• _Data records_
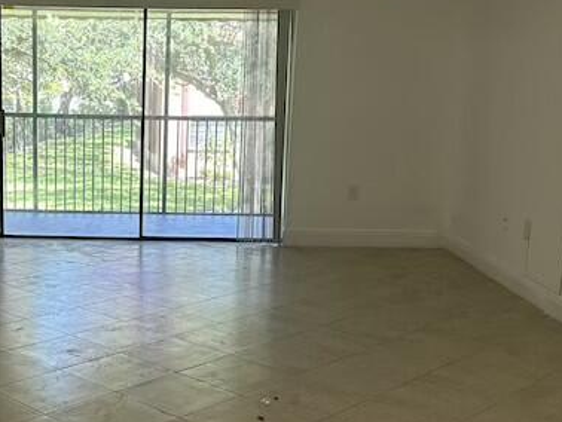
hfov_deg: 34.2
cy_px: 218
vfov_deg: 26.6
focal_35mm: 55
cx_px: 140
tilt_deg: -8.6
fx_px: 894
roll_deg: -1.1
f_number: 1.5
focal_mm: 5.7
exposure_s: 1/120
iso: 80
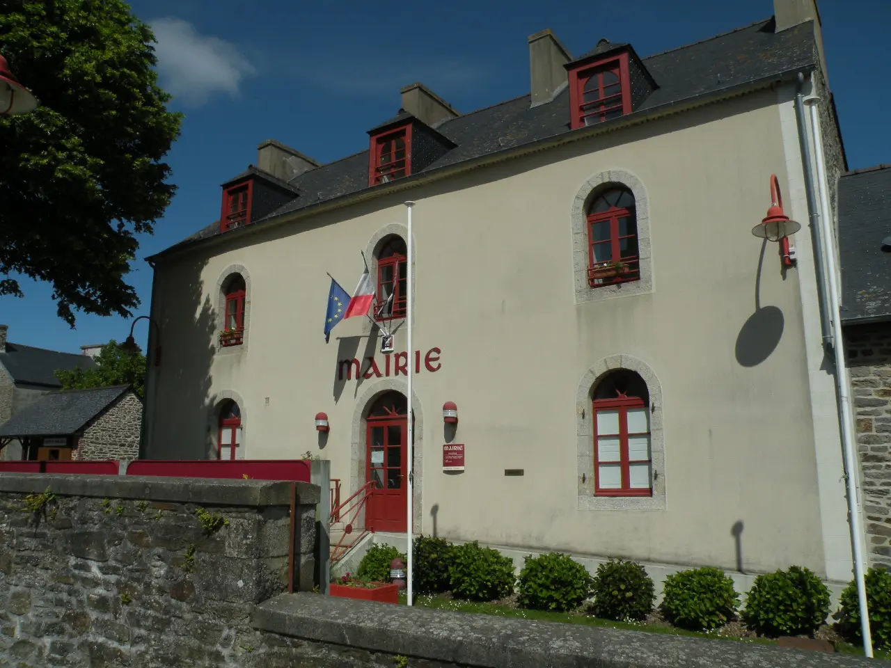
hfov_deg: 65.3
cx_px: 446
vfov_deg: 51.4
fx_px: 695
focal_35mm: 27
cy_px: 334
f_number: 8
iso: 64
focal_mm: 4.7
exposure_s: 1/447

• _Exercise directions_
All of the entries above must be reproduced exactly, and no image may be included.

• _Output below_
hfov_deg: 34.2
cy_px: 218
vfov_deg: 26.6
focal_35mm: 55
cx_px: 140
tilt_deg: -8.6
fx_px: 894
roll_deg: -1.1
f_number: 1.5
focal_mm: 5.7
exposure_s: 1/120
iso: 80
hfov_deg: 65.3
cx_px: 446
vfov_deg: 51.4
fx_px: 695
focal_35mm: 27
cy_px: 334
f_number: 8
iso: 64
focal_mm: 4.7
exposure_s: 1/447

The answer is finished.